In his first extended interview since leaving government, Patel tells Aaron Maté that still-classified documents expose more malpractice, as well as major evidentiary holes in the pivotal -- and largely unquestioned -- claims of a sweeping Russian interference campaign to elect Trump in 2016. According to Patel, the release of these critical documents was "continuously impeded."

"I think there were people at the heads of certain intelligence agencies who did not want their tradecraft called out, even though it was during a former administration, because it doesn't look good on the agency itself," Patel says. Among the tradecraft that Patel criticizes is the hastily produced and highly consequential "Intelligence Community Assessment" of January 2017, as well as the FBI's reliance on Crowdstrike -- the DNC contractor that generated the Russian hacking allegations despite later admitting, behind closed doors, that it lacked concrete evidence.

Patel also discusses other aspects of his time in the Trump White House: a secret mission to Syria; Trump's record on foreign wars; and the January 6th riot at the Capitol.

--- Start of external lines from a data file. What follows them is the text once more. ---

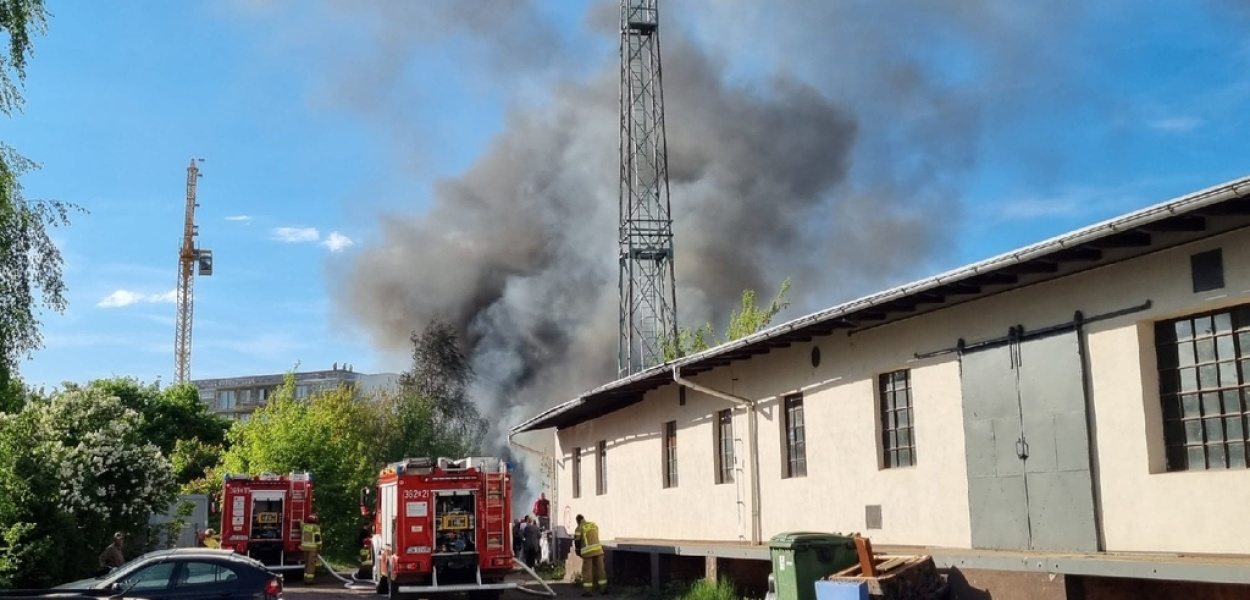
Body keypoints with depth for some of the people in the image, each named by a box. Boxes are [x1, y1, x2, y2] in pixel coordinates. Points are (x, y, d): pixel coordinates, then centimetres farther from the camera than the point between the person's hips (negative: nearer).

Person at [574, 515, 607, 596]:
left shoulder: (579, 528, 0)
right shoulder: (594, 525, 14)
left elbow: (577, 540, -5)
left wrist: (578, 550, 12)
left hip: (587, 551, -4)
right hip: (598, 550, 4)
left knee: (587, 570, 1)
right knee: (600, 569, 8)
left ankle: (587, 590, -2)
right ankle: (603, 589, 9)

Guest: Kash Patel. Former senior government official in the Trump administration, where he served as senior director for counterterrorism at the National Security Council, and chief of staff to the acting Secretary of Defense. Previously, Patel served as a top investigator on the GOP-led House Intelligence Committee, where he was instrumental in exposing US intelligence misconduct in the Trump-Russia investigation.